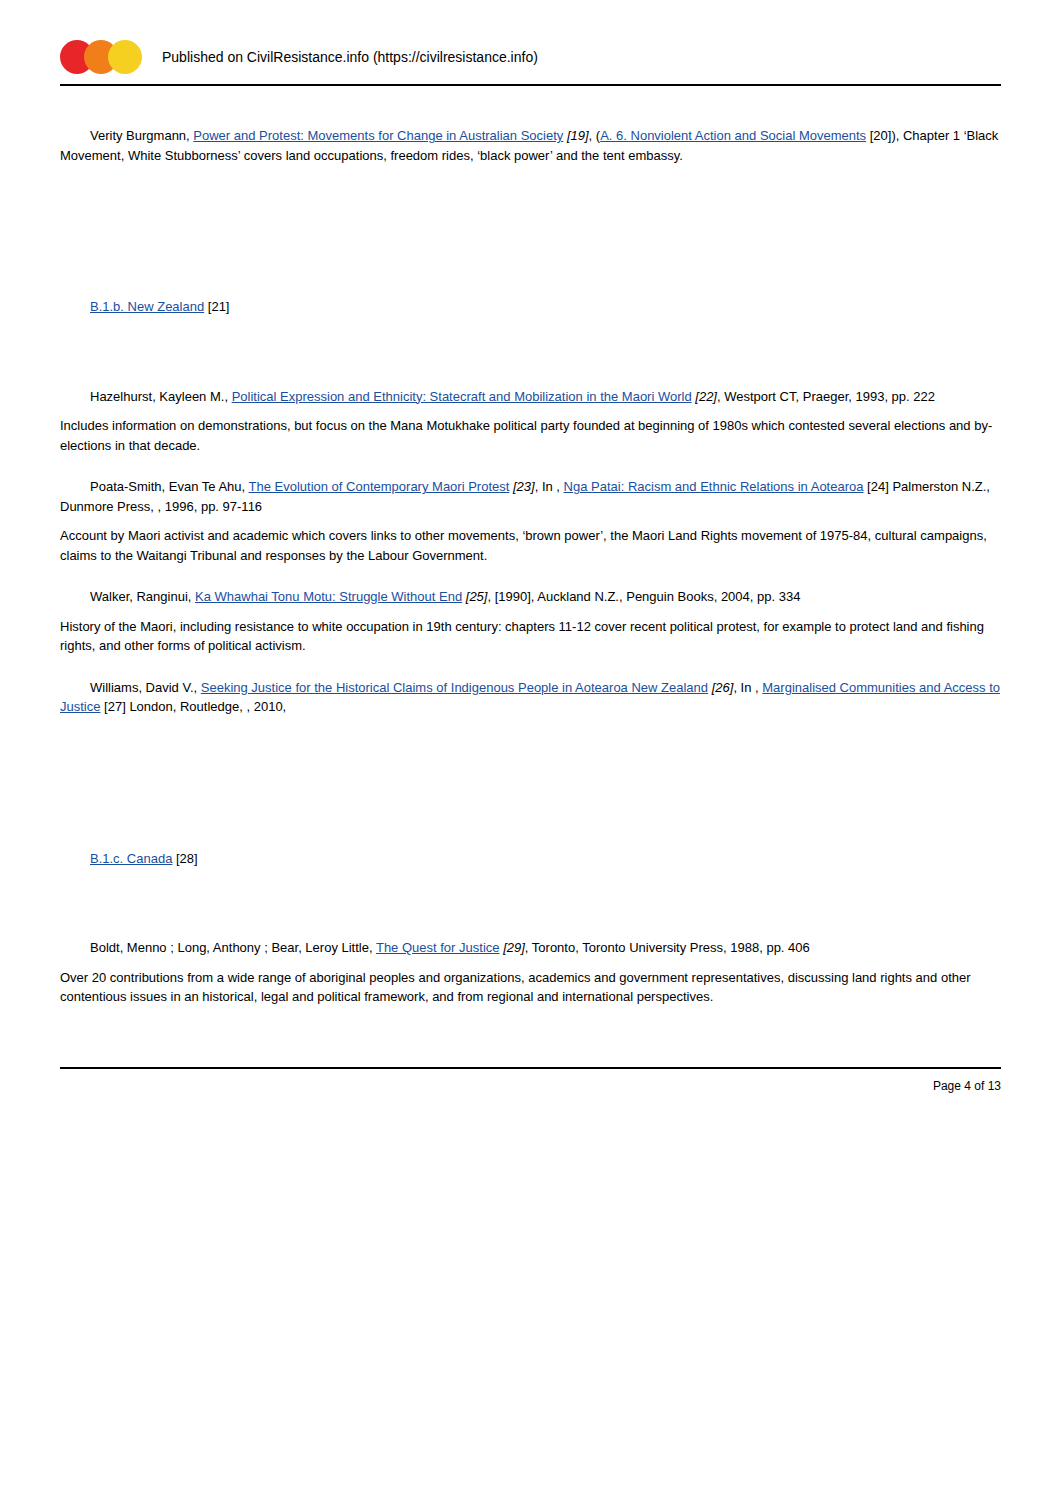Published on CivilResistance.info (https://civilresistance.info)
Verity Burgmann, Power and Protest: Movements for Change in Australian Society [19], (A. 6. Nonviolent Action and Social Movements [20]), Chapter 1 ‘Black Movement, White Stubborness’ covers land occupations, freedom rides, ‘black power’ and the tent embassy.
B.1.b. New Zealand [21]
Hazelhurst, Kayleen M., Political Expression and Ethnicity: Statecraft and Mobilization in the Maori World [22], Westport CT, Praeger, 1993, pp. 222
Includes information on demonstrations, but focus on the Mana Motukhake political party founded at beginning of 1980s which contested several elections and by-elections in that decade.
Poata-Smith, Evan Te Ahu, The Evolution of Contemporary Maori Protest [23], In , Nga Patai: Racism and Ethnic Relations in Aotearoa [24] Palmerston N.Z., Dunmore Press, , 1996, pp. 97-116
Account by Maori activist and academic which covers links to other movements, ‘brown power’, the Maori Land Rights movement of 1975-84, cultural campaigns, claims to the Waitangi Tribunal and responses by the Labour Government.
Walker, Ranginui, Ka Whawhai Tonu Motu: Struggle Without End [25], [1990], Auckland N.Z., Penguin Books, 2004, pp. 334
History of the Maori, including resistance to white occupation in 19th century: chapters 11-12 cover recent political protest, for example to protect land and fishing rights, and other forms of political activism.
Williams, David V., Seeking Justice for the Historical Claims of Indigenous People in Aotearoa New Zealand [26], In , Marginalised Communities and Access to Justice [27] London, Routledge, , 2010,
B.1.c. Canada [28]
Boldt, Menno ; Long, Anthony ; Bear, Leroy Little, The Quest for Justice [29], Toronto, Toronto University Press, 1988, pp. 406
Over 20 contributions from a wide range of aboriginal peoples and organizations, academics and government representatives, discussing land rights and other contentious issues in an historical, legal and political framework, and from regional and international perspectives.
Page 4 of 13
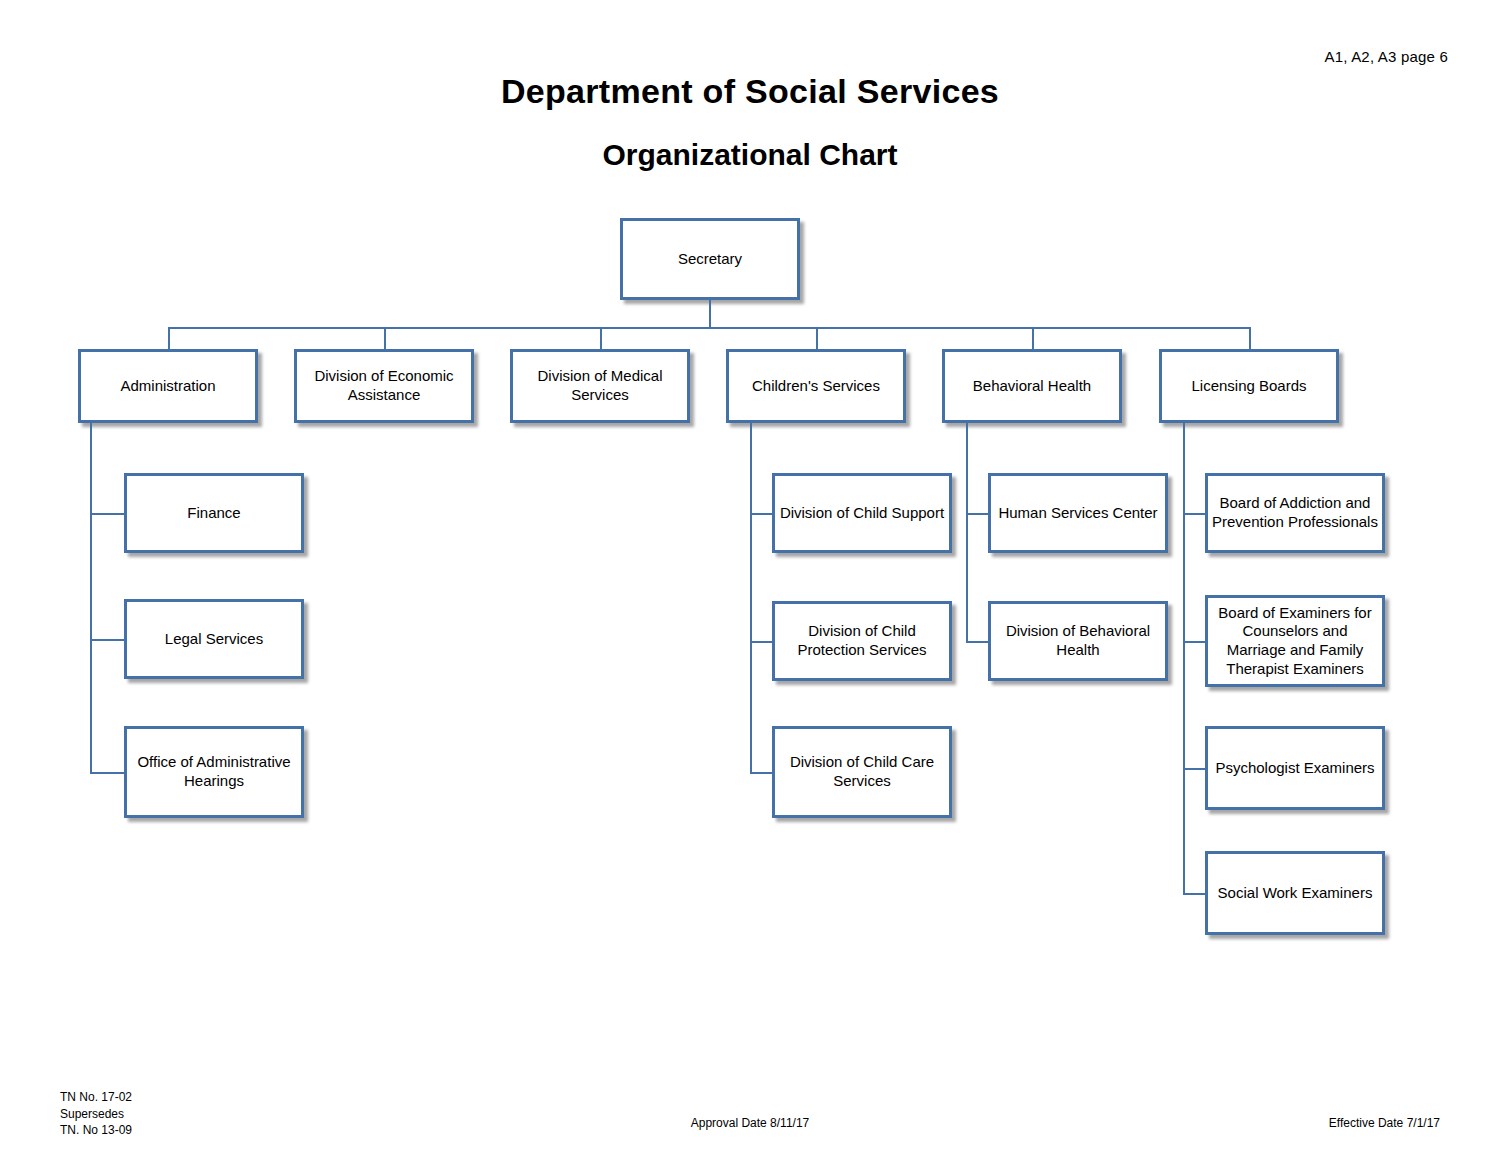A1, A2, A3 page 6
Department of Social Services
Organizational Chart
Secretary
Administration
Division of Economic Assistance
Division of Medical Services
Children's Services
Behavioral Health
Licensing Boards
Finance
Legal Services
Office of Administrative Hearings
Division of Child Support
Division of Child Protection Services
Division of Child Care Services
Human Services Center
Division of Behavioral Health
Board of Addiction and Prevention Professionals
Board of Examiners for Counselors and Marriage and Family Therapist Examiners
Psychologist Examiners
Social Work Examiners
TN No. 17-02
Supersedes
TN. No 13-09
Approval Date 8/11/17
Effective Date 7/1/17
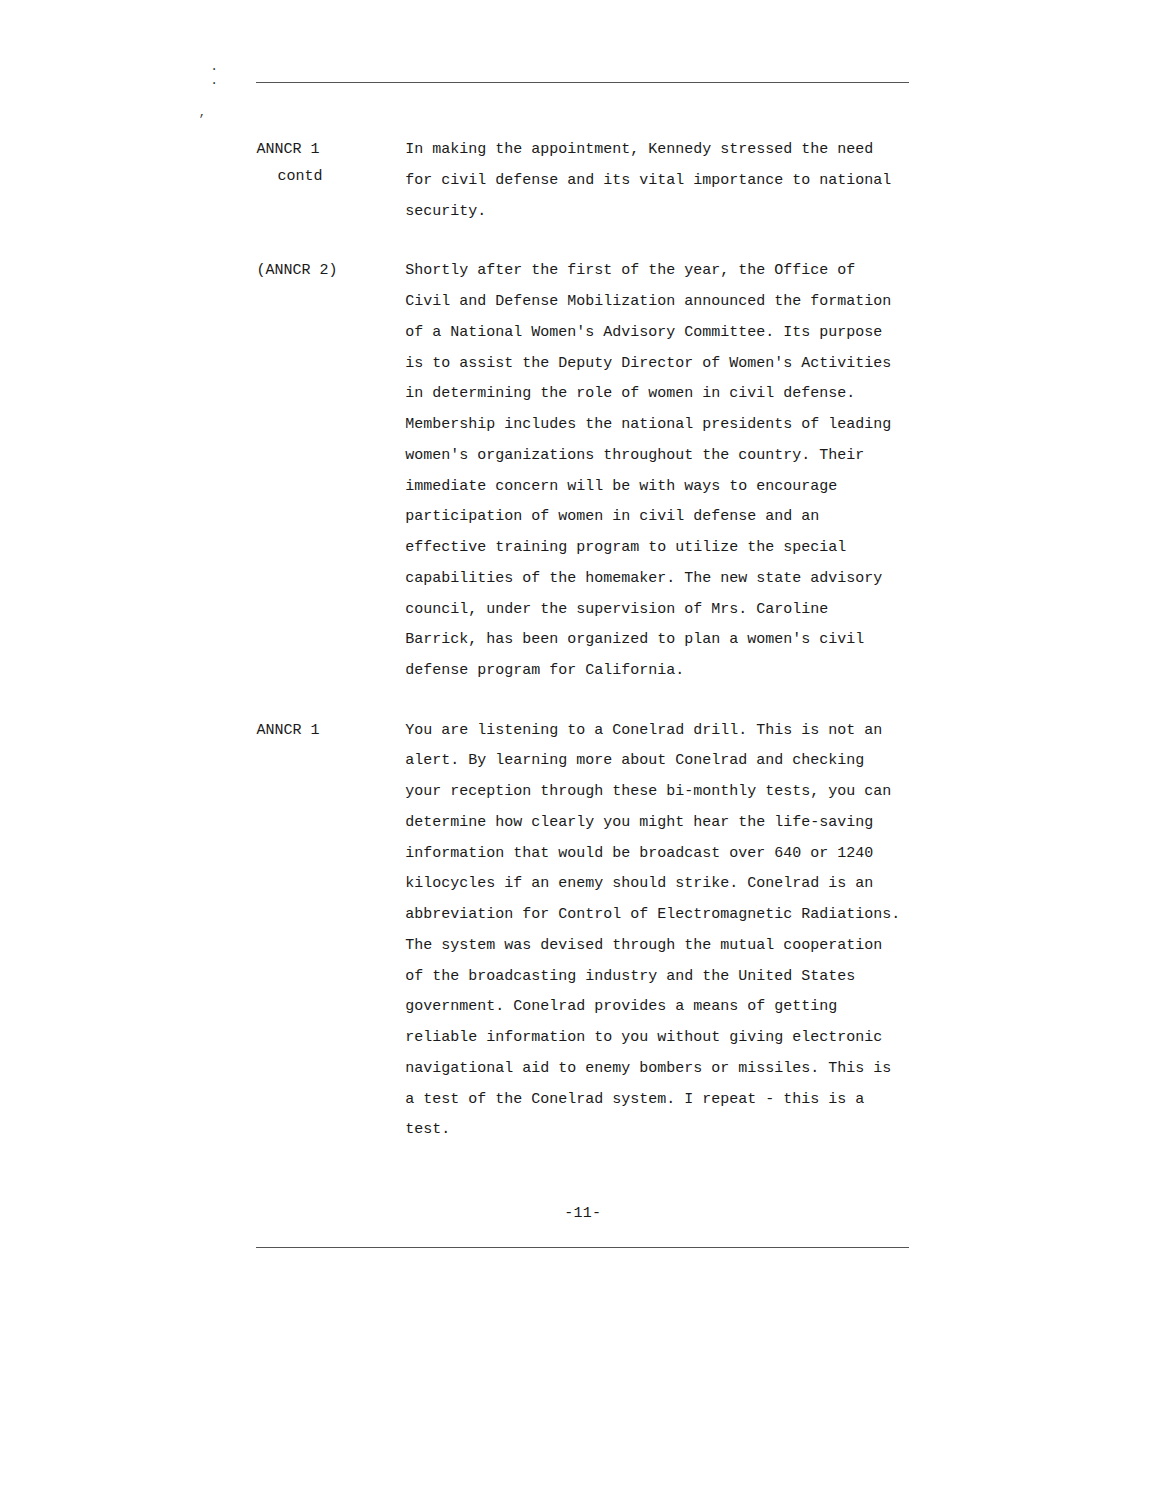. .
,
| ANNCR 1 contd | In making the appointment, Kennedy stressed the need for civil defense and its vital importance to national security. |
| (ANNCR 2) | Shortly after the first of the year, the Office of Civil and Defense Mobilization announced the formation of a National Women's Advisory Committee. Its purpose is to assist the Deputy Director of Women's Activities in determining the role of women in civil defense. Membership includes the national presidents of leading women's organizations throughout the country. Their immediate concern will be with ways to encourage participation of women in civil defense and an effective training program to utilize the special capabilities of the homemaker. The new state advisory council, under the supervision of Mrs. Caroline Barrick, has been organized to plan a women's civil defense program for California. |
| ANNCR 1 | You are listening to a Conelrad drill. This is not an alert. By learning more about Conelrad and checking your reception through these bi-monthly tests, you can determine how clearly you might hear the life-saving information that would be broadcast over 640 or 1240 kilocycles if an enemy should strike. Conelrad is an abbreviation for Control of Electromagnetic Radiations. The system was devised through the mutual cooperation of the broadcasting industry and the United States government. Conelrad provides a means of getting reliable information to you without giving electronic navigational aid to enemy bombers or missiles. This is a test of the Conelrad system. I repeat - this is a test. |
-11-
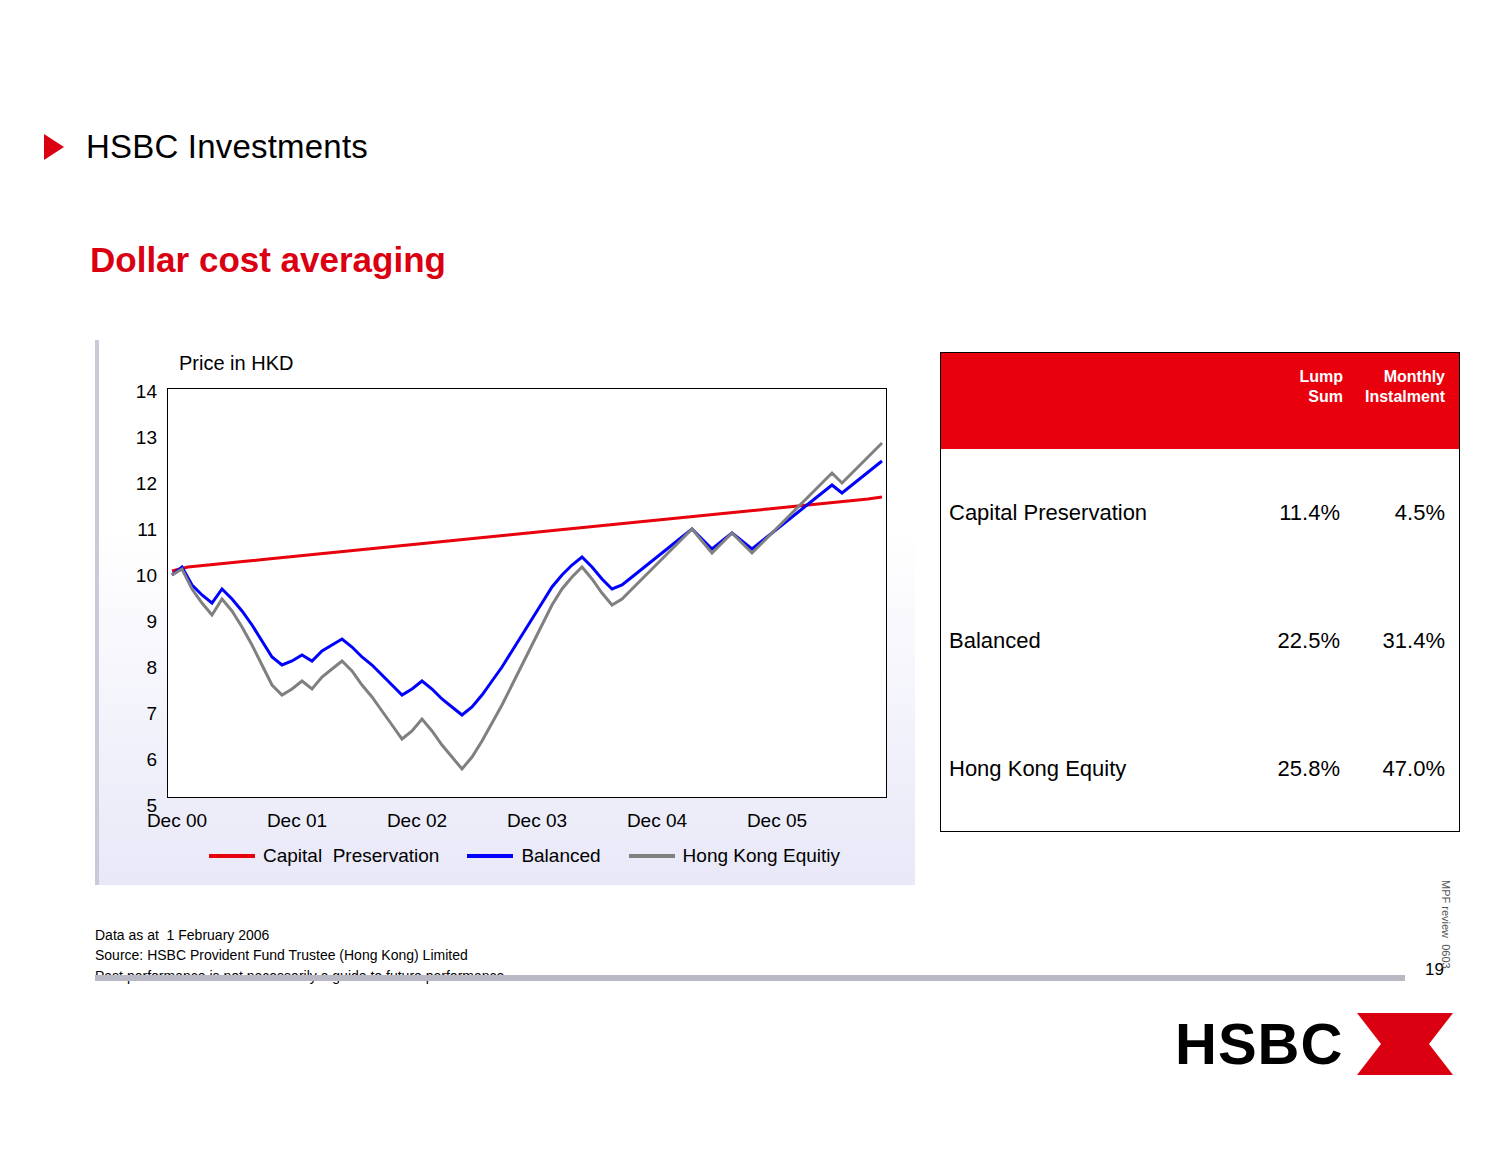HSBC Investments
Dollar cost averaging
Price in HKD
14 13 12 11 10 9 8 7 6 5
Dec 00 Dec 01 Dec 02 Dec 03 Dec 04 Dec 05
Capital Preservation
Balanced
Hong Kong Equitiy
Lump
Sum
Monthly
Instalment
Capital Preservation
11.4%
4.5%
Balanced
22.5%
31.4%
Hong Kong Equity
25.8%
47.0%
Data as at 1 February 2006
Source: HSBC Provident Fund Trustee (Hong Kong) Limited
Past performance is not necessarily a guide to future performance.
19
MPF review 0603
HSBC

○ ○ ○ ○ ○ ○ ○

### WHAT TO PRODUCE
Where does the string "defense" occur in the material? Copy every line where it does.

### YOUR SOLUTION
| ANNCR 1 contd | In making the appointment, Kennedy stressed the need for civil defense and its vital importance to national security. |
| (ANNCR 2) | Shortly after the first of the year, the Office of Civil and Defense Mobilization announced the formation of a National Women's Advisory Committee. Its purpose is to assist the Deputy Director of Women's Activities in determining the role of women in civil defense. Membership includes the national presidents of leading women's organizations throughout the country. Their immediate concern will be with ways to encourage participation of women in civil defense and an effective training program to utilize the special capabilities of the homemaker. The new state advisory council, under the supervision of Mrs. Caroline Barrick, has been organized to plan a women's civil defense program for California. |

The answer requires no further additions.